# s13 vs. s14



## is a panda (Oct 21, 2003)

alright, i'm gonna say that i'm a big fan of the 240 and i currently own a ::ekkkemmm:: Honda Prelude. I wanna get rid of my ride and after doing a lot of research I really want a 240. Question is: s13 or s14? Please answer based on weight, durability, how easy it is to swap an RB, and your own personal opinion on looks.

THANKS!


----------



## barney (Apr 21, 2004)

great!!!!! another honda owner goin nissan, anyways you should do research first before you open your mouth bout rb engines, we have stickies here. but ill tell you one thing, rb26 is a waste of time and money unless you got time and money to throw away and want to be completely different, otherwise go rb25.
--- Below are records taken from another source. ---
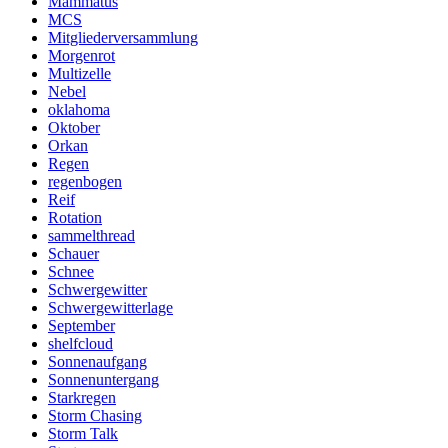
Mammatus
MCS
Mitgliederversammlung
Morgenrot
Multizelle
Nebel
oklahoma
Oktober
Orkan
Regen
regenbogen
Reif
Rotation
sammelthread
Schauer
Schnee
Schwergewitter
Schwergewitterlage
September
shelfcloud
Sonnenaufgang
Sonnenuntergang
Starkregen
Storm Chasing
Storm Talk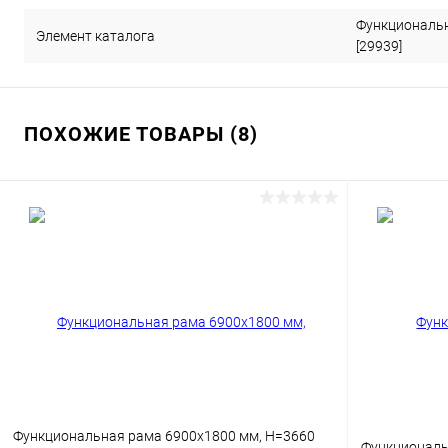
Функциональн
Элемент каталога
[29939]
ПОХОЖИЕ ТОВАРЫ (8)
Функциональная рама 6900х1800 мм, H=3660
Функциональ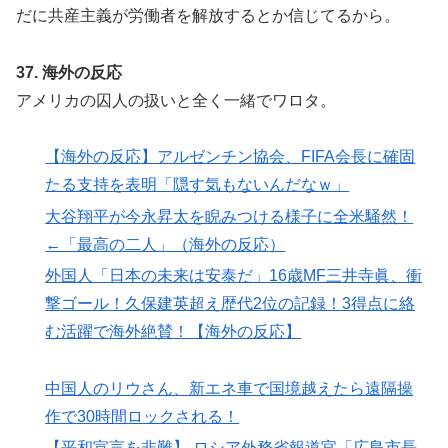
だに共産主義が労働者を解放するとか信じてるから。
37. 海外の反応
アメリカの囚人の扱いと全く一緒でワロタ。
【海外の反応】アルゼンチン協会、FIFA会長に確固
たる支持を表明「隠す気もないんだなｗ」
大谷翔平が今永昇太を睨みつける様子に全米騒然！
←「最高の二人」（海外の反応）
外国人「日本の未来は安泰だ」16歳MF三井寺眞、衝
撃ゴール！久保建英超え歴代2位の記録！3得点に絡
む活躍で海外絶賛！【海外の反応】
中国人のリウさん、新エネ車で国境越えたら遠隔操
作で30時間ロックされる！
【平和宣言を非難】 ロシア外務省報道官「広島市長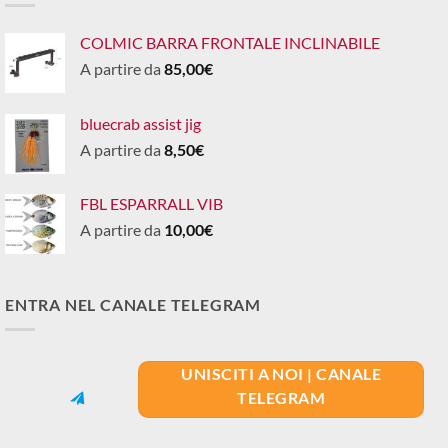
COLMIC BARRA FRONTALE INCLINABILE
A partire da
85,00
€
bluecrab assist jig
A partire da
8,50
€
FBL ESPARRALL VIB
A partire da
10,00
€
ENTRA NEL CANALE TELEGRAM
UNISCITI A NOI | CANALE
TELEGRAM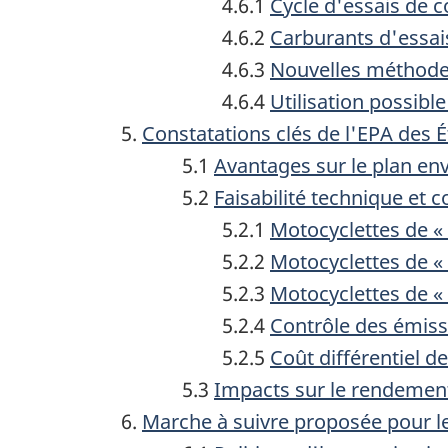
4.6.1
Cycle d'essais de 
4.6.2
Carburants d'essai
4.6.3
Nouvelles méthodes
4.6.4
Utilisation possibl
Constatations clés de l'EPA des É
5.1
Avantages sur le plan e
5.2
Faisabilité technique et c
5.2.1
Motocyclettes de « 
5.2.2
Motocyclettes de « c
5.2.3
Motocyclettes de « 
5.2.4
Contrôle des émiss
5.2.5
Coût différentiel de
5.3
Impacts sur le rendement 
Marche à suivre proposée pour 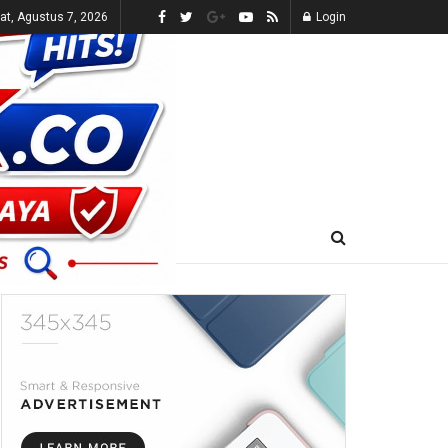
t, Agustus 7, 2026
Login
E-KORAN
LIVE TV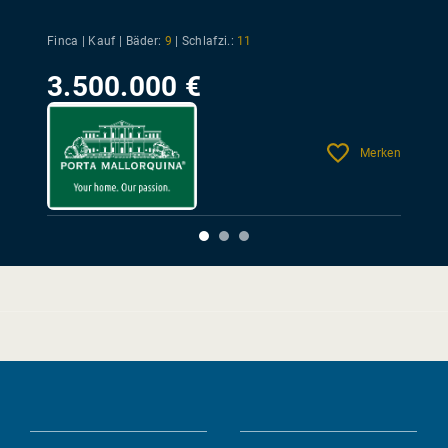
Finca | Kauf |
Bäder:
9
|
Schlafzi.:
11
3.500.000 €
Merken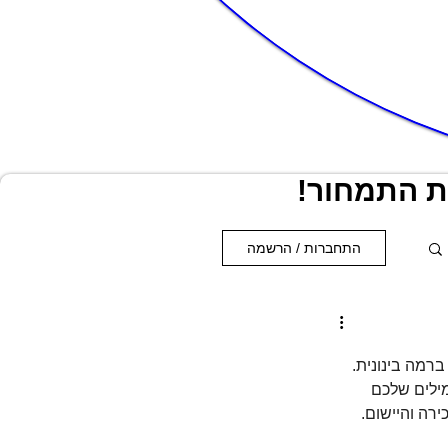
התחברות / הרשמה
רמה בינונית. 
העשיר את אוצר המילים שלכם 
רה והיישום.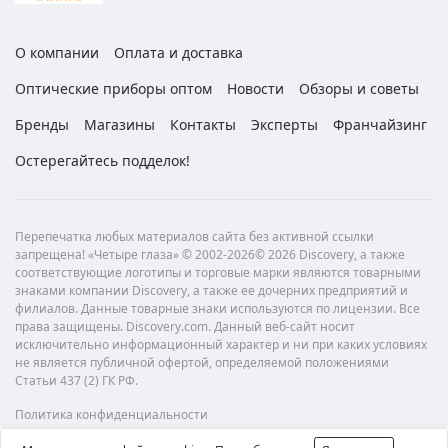
О компании
Оплата и доставка
Оптические приборы оптом
Новости
Обзоры и советы
Бренды
Магазины
Контакты
Эксперты
Франчайзинг
Остерегайтесь подделок!
Перепечатка любых материалов сайта без активной ссылки
запрещена! «Четыре глаза» © 2002-2026© 2026 Discovery, а также
соответствующие логотипы и торговые марки являются товарными
знаками компании Discovery, а также ее дочерних предприятий и
филиалов. Данные товарные знаки используются по лицензии. Все
права защищены. Discovery.com. Данный веб-сайт носит
исключительно информационный характер и ни при каких условиях
не является публичной офертой, определяемой положениями
Статьи 437 (2) ГК РФ.
Политика конфиденциальности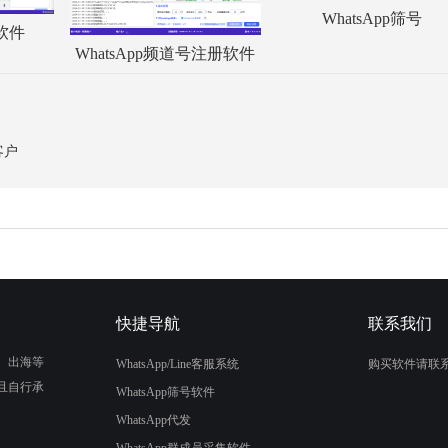
WhatsApp筛号
服软件
WhatsApp频道号注册软件
客户
快捷导航
联系我们
、出海等
WhatsApp/Line客服系统
购买软件请联
且自行承
WhatsApp筛号软件
WhatsApp代发
WhatsApp群成员采集软件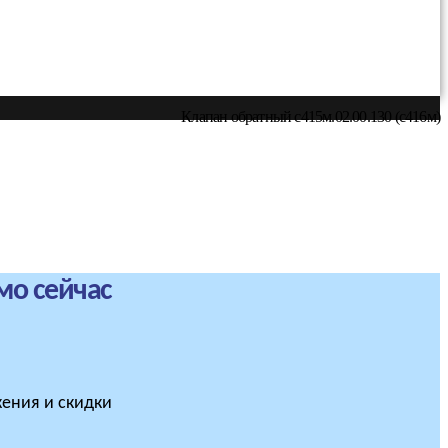
Клапан обратный с415м.02.00.130 (с416м)
мо сейчас
ения и скидки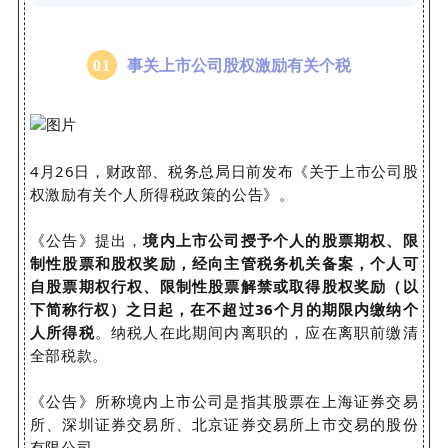
0
1
事关上市公司股权激励有关个税
4月26日，财政部、税务总局日前发布《关于上市公司股
权激励有关个人所得税政策的公告》。
《公告》提出，
境内上市公司授予个人的股票期权、限
制性股票和股权奖励，经向主管税务机关备案，个人可
自股票期权行权、限制性股票解禁或取得股权奖励（以
下简称行权）之日起，在不超过36个月的期限内缴纳个
人所得税
。纳税人在此期间内离职的，应在离职前缴清
全部税款。
《公告》所称境内上市公司是指其股票在上海证券交易
所、深圳证券交易所、北京证券交易所上市交易的股份
有限公司。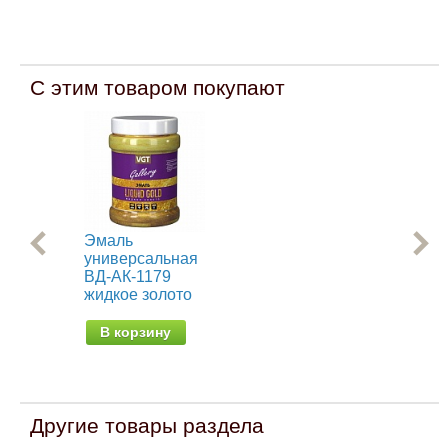
С этим товаром покупают
Эмаль
Ре
универсальная
кра
ВД-АК-1179
эл
жидкое золото
от 
В корзину
Другие товары раздела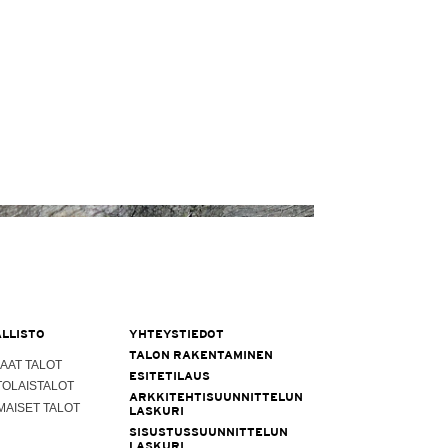
LLISTO
YHTEYSTIEDOT
TALON RAKENTAMINEN
AAT TALOT
ESITETILAUS
TOLAISTALOT
ARKKITEHTISUUNNITTELUN
MAISET TALOT
LASKURI
SISUSTUSSUUNNITTELUN
LASKURI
s13 is better IMO. only s14 i want is when i get a s13 hatchback and put an s14 kouki for a front end.


----------



## Joel (Jun 11, 2003)

you have done heaps of research but cant decide between models? Get the one you like best, im not going to be driving the thing.


----------



## nismosean (Oct 31, 2003)

The 13s are lighter but the 14s I believe are more rigid in the body area.


----------



## Kato (Apr 21, 2004)

barney said:


> s13 is better IMO. only s14 i want is when i get a s13 hatchback and put an s14 kouki for a front end.


Ewww...

Anyways...Yes, the S13 is lighter (some people say its funner to drive, more 'tossable') the S14 has a stiffer chassis and has better front grip (less understeer than s13)


----------



## AlexAtMyNismo (Apr 16, 2004)

I have an S14 and the S14 by far handles better than my S13 coupe.... The S14 is a newer car and has a lot newer feel with comfrt added to it...I feel that it has a superior chassis, as well as superior attributes physically. Looks great either Zenki or Kouki. I think that the best way to go with the 240....dependng on what kinda person you are and what you wanna do with the car. Is a KATurbo, or the sr20... 
Best way to get info is by looking:
http://www.nissanforums.com/search.php?
http://www.zilvia.net/f/search.php?
http://forums.freshalloy.com/ubbthreads/search.php?Cat=

-Alex B.


----------



## speedricer (Mar 10, 2004)

::cough:: s13 ::cough:: s15 front end conversion 

i picked my self up a 90 s13 (hatch) doing the S15 front end and RB25DET swap YAY


----------



## barney (Apr 21, 2004)

I got edited because I dont make positive contributions.


----------



## is a panda (Oct 21, 2003)

ummm... yea. it's all good. the thing is that i never was thinking bout a rb26. first off i have no money for that sucka and i prolly would go retarded if i had to put that in. also, thank you everyone that replied.


----------



## zlr101 (Nov 17, 2003)

If you dont want to swap or turbo you can still do other things like suspension upgrade.


----------